I am trying to integrate
$$\int_{0}^{\infty}\left(\frac{\tanh(x)}{x^2}-\frac{\mathrm{sech}^2(x)}{x}\right)\cdot \frac{\mathrm dx}{\sinh(x)}\tag1$$
and to simplify a little bit,
$$\int_{0}^{\infty}\frac{\tanh(x)}{x^2}\cdot \frac{\mathrm dx}{\sinh(x)}-\int_{0}^{\infty}\frac{\mathrm{sech}(x)}{x}\cdot \frac{\mathrm dx}{\sinh(x)}$$
$$\int_{0}^{\infty}\frac{1}{x^2\cosh(x)} \mathrm dx-\int_{0}^{\infty}\frac{2}{x}\cdot \frac{\mathrm dx}{\cosh(x)\sinh(2x)}$$
I don't think I can use series here to help me.

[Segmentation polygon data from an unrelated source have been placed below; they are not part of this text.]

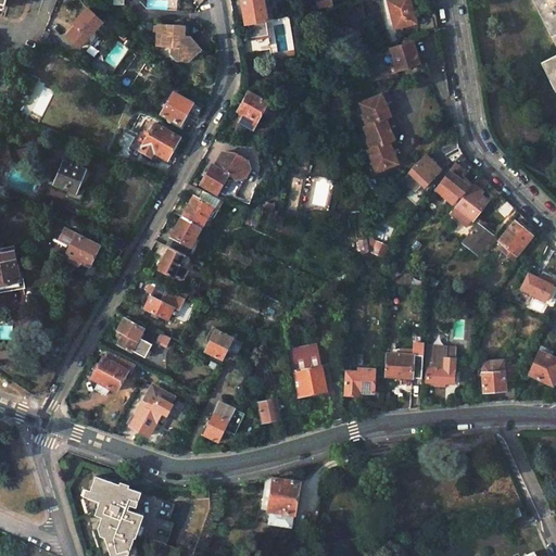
[(242,0),(247,25),(250,25),(252,39),(269,36),(267,22),(268,22),(264,0),(242,0)]
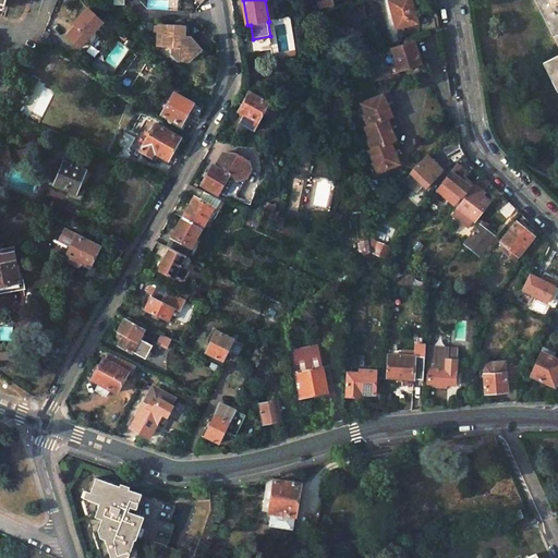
[(417,24),(411,0),(392,0),(389,1),(396,29),(417,24)]
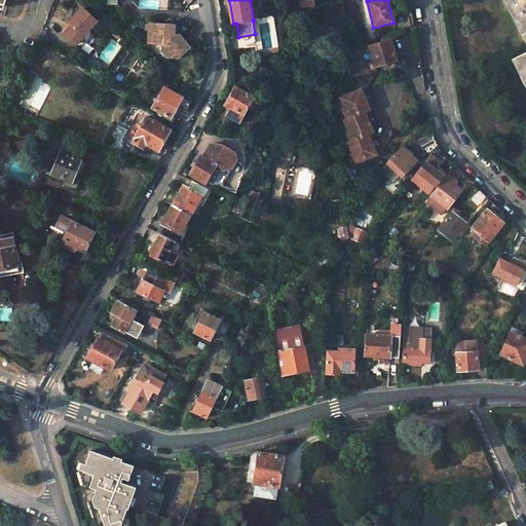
[(525,0),(501,0),(525,49),(525,61),(515,67),(525,91),(525,0)]
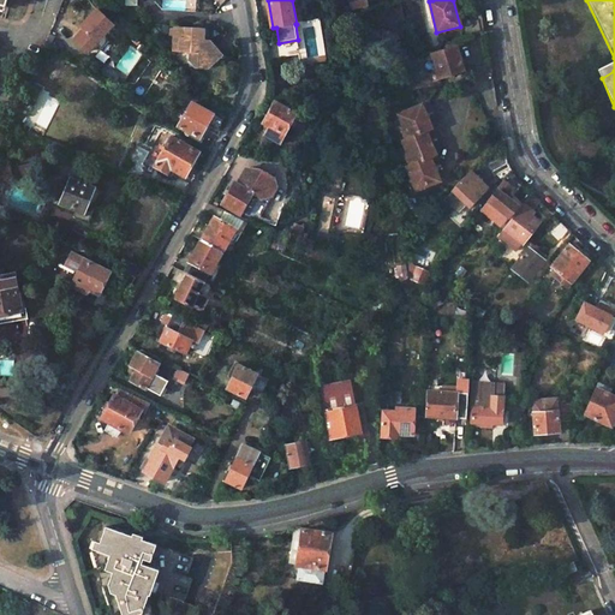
[(114,27),(97,11),(82,28),(84,30),(88,34),(78,43),(95,59),(111,41),(105,36),(114,27)]
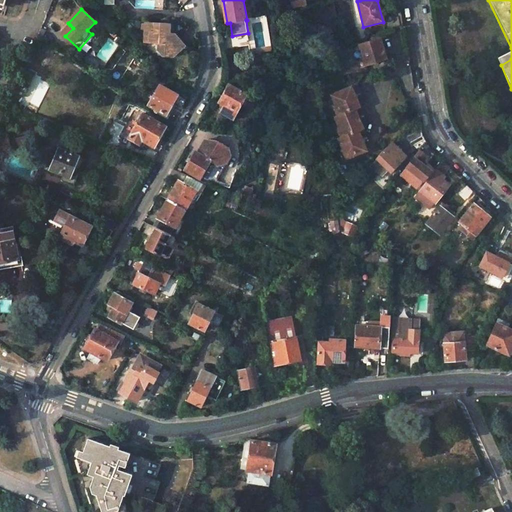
[(152,37),(152,34),(157,35),(158,25),(148,24),(146,37),(152,37)]
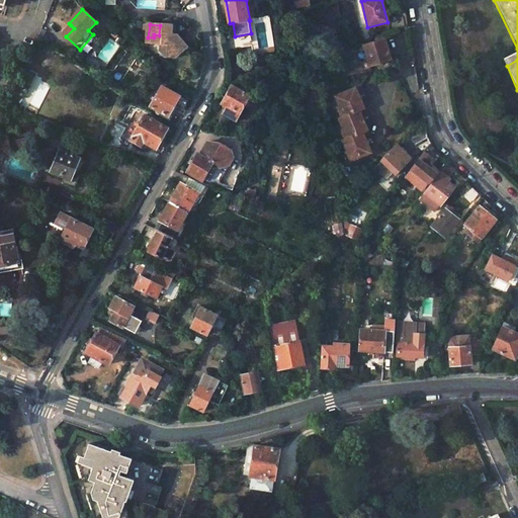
[(74,28),(71,25),(63,34),(66,36),(74,28)]
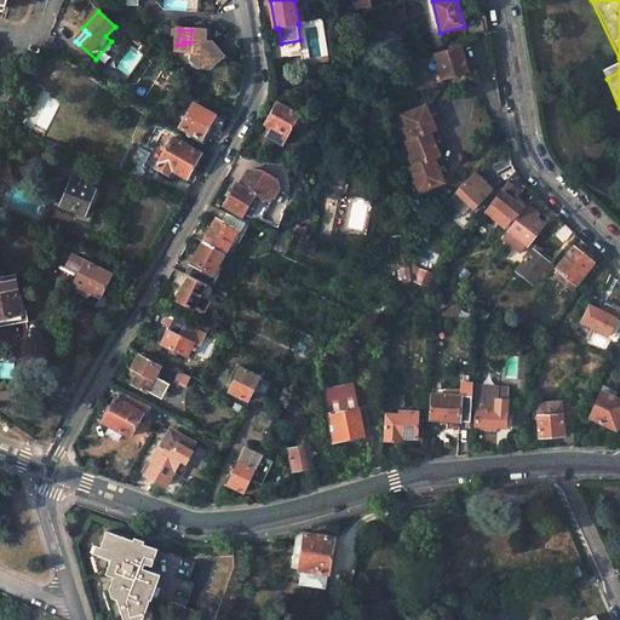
[(184,45),(183,55),(195,56),(194,67),(199,73),(212,74),(225,58),(214,45),(208,45),(208,32),(191,30),(190,42),(184,41),(184,45)]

Can anyone help to evaluate $(1)?$
Best Answer
Write $$ I \equiv \int \limits_0^\infty \left[\frac{\tanh(x)}{x^2} - \frac{1}{x \cosh^2 (x)}\right] \, \frac{\mathrm{d} x}{\sinh(x)} = \int \limits_0^\infty \left[\frac{1}{x^2 \cosh(x)} - \frac{1}{x \sinh(x)} + \frac{\sinh(x)}{x \cosh^2 (x)}\right] \, \mathrm{d} x $$ and integrate by parts to find \begin{align} I &= \left[\frac{1}{x} \left(1 - \frac{1}{\cosh(x)}\right)\right]_{x=0}^{x=\infty} + \int \limits_0^\infty \left[\frac{1}{x^2 \cosh(x)} - \frac{1}{x \sinh(x)} + \frac{1}{x^2}\left(1 - \frac{1}{\cosh(x)}\right)\right] \, \mathrm{d} x \\ &= \int \limits_0^\infty \left[\frac{1}{x^2} - \frac{1}{x \sinh(x)} \right] \, \mathrm{d} x \, . \end{align} The remaining integral has already been evaluated here and in a comment to this question (using Frullani integrals or the pole expansion of $\operatorname{csch}$) and we obtain $I = \ln(2)$.